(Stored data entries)
★ ★ ★ ★

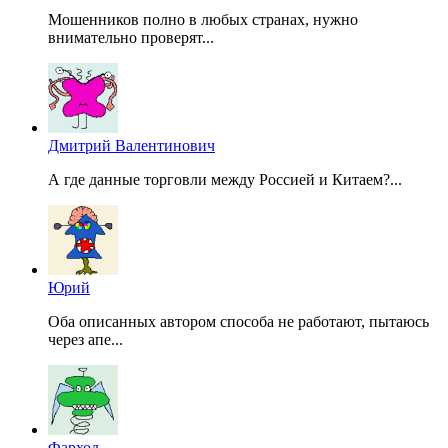
Мошенников полно в любых странах, нужно
внимательно проверят...
Дмитрий Валентинович
А где данные торговли между Россией и Китаем?...
Юрий
Оба описанных автором способа не работают, пытаюсь
через апе...
Фарход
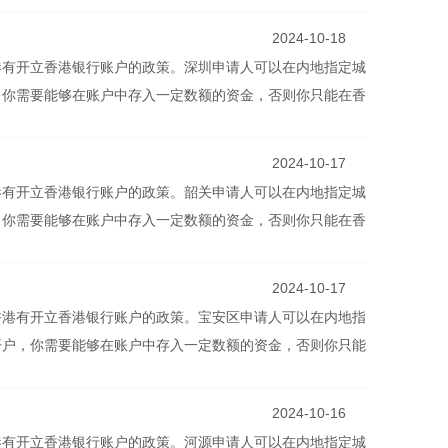
2024-10-18
港有开立香港银行账户的政策。深圳申请人可以在内地指定城
，你需要能够在账户中存入一定数额的资金，否则你只能在香
2024-10-17
港有开立香港银行账户的政策。韶关申请人可以在内地指定城
，你需要能够在账户中存入一定数额的资金，否则你只能在香
2024-10-17
香港有开立香港银行账户的政策。宝安区申请人可以在内地指
开户，你需要能够在账户中存入一定数额的资金，否则你只能
2024-10-16
港有开立香港银行账户的政策。河源申请人可以在内地指定城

★ ★ ★ ★

→ WHAT YOU HAVE TO DO:
Your answer must be an exact copy of the records above, with every picture left out.

→ EXPECTED OUTPUT:
Мошенников полно в любых странах, нужно
внимательно проверят...
Дмитрий Валентинович
А где данные торговли между Россией и Китаем?...
Юрий
Оба описанных автором способа не работают, пытаюсь
через апе...
Фарход
2024-10-18
港有开立香港银行账户的政策。深圳申请人可以在内地指定城
，你需要能够在账户中存入一定数额的资金，否则你只能在香
2024-10-17
港有开立香港银行账户的政策。韶关申请人可以在内地指定城
，你需要能够在账户中存入一定数额的资金，否则你只能在香
2024-10-17
香港有开立香港银行账户的政策。宝安区申请人可以在内地指
开户，你需要能够在账户中存入一定数额的资金，否则你只能
2024-10-16
港有开立香港银行账户的政策。河源申请人可以在内地指定城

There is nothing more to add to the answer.